> **EXTRACT TO READ**:
START

Good requirements do more than just define the “what” of the thing to be produced, they also define how it will be tested and verified to insure that it really is the desired end product. But most importantly, requirements are an explicit agreement between the producer of a product and the end consumer, or customer, of that product. Without requirements things can, and often do, devolve into a mess of misunderstandings, misconceptions, shoddy workmanship and unhappy people all around. This is not necessary and it is easily avoidable if both the software developers and the customers can reach agreement on what is to be produced, document that agreement with requirements, and then manage the process of changes and revisions in a way that doesn’t fundamentally derail the project.
Requirements and Software Project Failures
There is an often stated and occasionally debated statistic that between 30 and 50% of all software projects fail for one reason or another, with failure being defined as anything from the termination of a project to a product that is over-budget, late or lacking originally planned features. Irregardless of how one defines a failure, the fact that 30% or more of all software projects fail is rather dismal. Some of the reasons for these failures include poor planning, inadequate resources, lack of management support, inadequate testing and poor or lacking requirements. In 2002 the NIST published a report on the cost impact of inadequate software testing. While testing is an area of study unto itself, and not the focus of this article, it is worth noting that without requirements it is not possible to test something. In other words, if it is unknown what, precisely, something is supposed to do, then how can one test to see if it does it correctly, or at all? The report found that the costs of defective or failed software is on the order of tens of billions of dollars annually. Apparently this has not gone unnoticed in the software-intensive industries, as the report also noted that the amount of effort expended in the initial requirements phase of software development rose from around 10% in the 1960’s and 1970’s to 40% in the 1990’s. 
Poorly defined requirements are often cited as one of the root causes of software project failures.  Far too often the up-front requirements process is either ignored or truncated because management doesn’t perceive it as a productive activity (“The software people aren’t writing code, they’re just writing documents!”). This, coupled with the misperception that software is easy to change (how many times has one heard “no problem, it can be fixed in the software”?), can lead to hundreds, or even thousands, of wasted hours spent rewriting and retesting (inadequately) a software product that could have been done correctly at the outset at a fraction of the cost in a fraction of the time.

END

> **PROBLEMS**:
A – In the requirements article, write out the passage that begins at the words "Good requirements do" and stops after "derail the project.", swapping "software developers" for "programmers".
B – According to the requirements article, what share of software development effort went to the initial requirements phase in the 1990s?
C – Please say whether each statement agrees with the requirements article, and support each answer with the deciding words quoted from it: (i) The NIST published its report on inadequate software testing in 2002. (ii) Testing is the focus of the article. (iii) Management often sees the up-front requirements process as a productive activity.

> **SUPPLIED MATERIAL**:
START

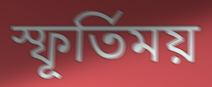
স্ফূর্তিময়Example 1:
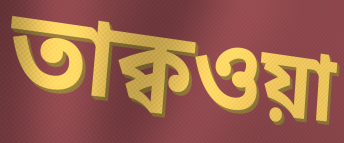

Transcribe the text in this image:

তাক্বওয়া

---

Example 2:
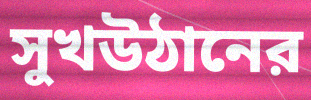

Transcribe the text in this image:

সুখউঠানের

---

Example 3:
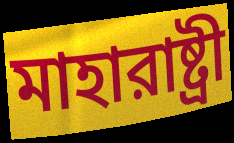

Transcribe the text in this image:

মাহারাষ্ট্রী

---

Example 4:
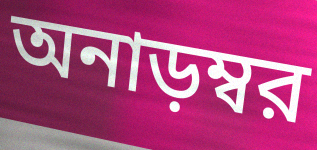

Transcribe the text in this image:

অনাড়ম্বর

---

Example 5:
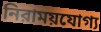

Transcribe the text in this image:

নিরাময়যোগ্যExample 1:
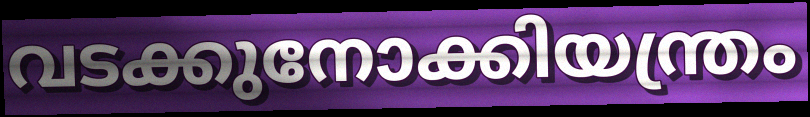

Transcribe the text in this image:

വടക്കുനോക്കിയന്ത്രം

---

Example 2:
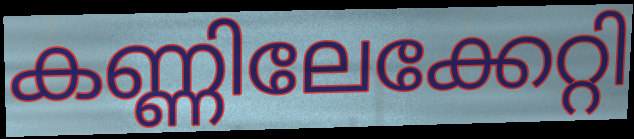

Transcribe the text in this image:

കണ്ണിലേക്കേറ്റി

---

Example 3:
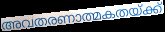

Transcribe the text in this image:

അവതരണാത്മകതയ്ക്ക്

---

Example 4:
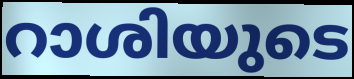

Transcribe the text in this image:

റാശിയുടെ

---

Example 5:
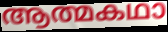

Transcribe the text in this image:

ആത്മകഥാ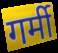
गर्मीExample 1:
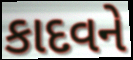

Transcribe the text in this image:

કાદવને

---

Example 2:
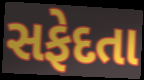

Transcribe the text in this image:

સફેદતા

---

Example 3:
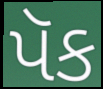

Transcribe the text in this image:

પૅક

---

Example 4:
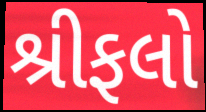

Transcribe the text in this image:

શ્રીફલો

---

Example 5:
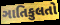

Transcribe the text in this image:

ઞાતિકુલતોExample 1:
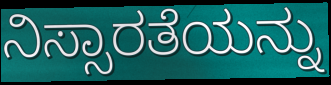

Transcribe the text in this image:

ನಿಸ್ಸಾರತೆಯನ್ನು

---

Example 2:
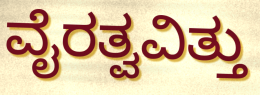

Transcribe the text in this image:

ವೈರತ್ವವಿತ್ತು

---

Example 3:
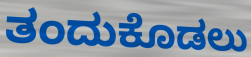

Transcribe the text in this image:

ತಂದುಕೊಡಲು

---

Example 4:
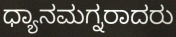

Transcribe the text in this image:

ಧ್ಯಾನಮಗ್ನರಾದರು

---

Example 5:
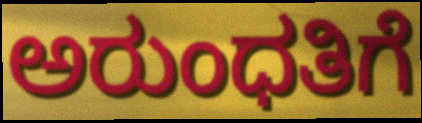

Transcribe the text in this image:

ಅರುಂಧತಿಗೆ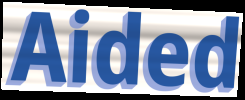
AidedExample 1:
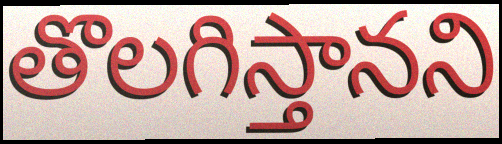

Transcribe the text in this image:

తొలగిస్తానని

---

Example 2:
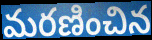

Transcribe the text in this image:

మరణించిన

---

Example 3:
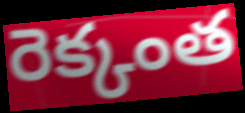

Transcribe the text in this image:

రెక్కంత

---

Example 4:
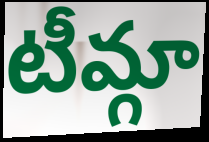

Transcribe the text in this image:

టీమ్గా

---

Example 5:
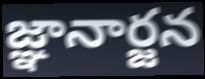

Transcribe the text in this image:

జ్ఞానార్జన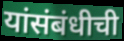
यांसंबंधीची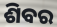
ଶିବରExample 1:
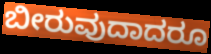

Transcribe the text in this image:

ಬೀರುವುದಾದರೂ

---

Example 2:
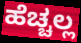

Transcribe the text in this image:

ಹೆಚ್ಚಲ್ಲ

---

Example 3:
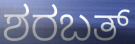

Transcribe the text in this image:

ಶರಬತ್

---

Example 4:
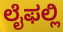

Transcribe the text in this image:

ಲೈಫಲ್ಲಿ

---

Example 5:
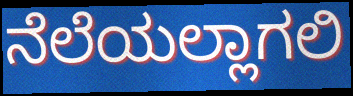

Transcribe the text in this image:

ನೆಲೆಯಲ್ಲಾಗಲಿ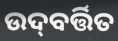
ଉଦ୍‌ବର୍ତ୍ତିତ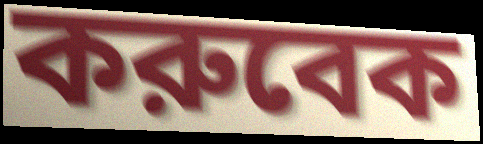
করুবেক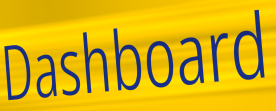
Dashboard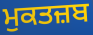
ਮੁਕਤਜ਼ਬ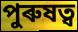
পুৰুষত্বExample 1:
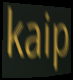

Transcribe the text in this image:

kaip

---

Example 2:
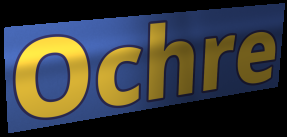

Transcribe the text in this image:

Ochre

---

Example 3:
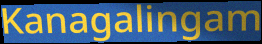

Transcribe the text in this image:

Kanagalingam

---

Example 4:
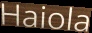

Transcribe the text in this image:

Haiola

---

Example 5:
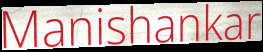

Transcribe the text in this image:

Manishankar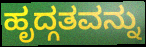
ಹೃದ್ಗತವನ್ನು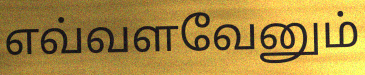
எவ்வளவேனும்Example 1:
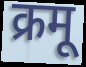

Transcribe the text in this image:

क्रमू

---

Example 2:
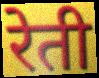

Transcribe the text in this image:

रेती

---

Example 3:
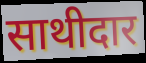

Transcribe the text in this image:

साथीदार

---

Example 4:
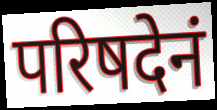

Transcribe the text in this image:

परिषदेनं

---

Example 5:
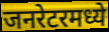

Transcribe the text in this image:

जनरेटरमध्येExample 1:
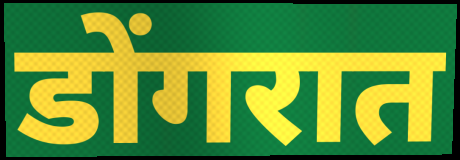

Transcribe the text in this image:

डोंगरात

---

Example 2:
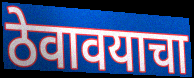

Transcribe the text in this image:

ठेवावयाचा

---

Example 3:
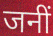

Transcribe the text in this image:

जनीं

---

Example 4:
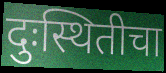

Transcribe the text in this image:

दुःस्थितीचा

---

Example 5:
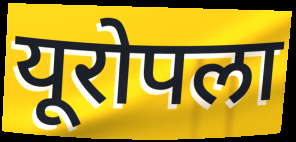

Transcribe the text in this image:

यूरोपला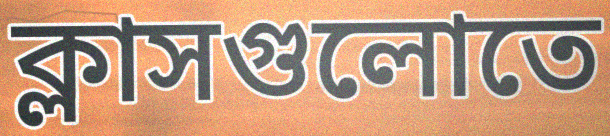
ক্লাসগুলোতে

END

> **RESULTS FOR EACH TASK**:
A –
Good requirements do more than just define the “what” of the thing to be produced, they also define how it will be tested and verified to insure that it really is the desired end product. But most importantly, requirements are an explicit agreement between the producer of a product and the end consumer, or customer, of that product. Without requirements things can, and often do, devolve into a mess of misunderstandings, misconceptions, shoddy workmanship and unhappy people all around. This is not necessary and it is easily avoidable if both the programmers and the customers can reach agreement on what is to be produced, document that agreement with requirements, and then manage the process of changes and revisions in a way that doesn’t fundamentally derail the project.

B – 40%.

C –
(i) Yes: "In 2002 the NIST published a report on the cost impact of inadequate software testing."
(ii) No: "not the focus of this article"
(iii) No: "management doesn’t perceive it as a productive activity"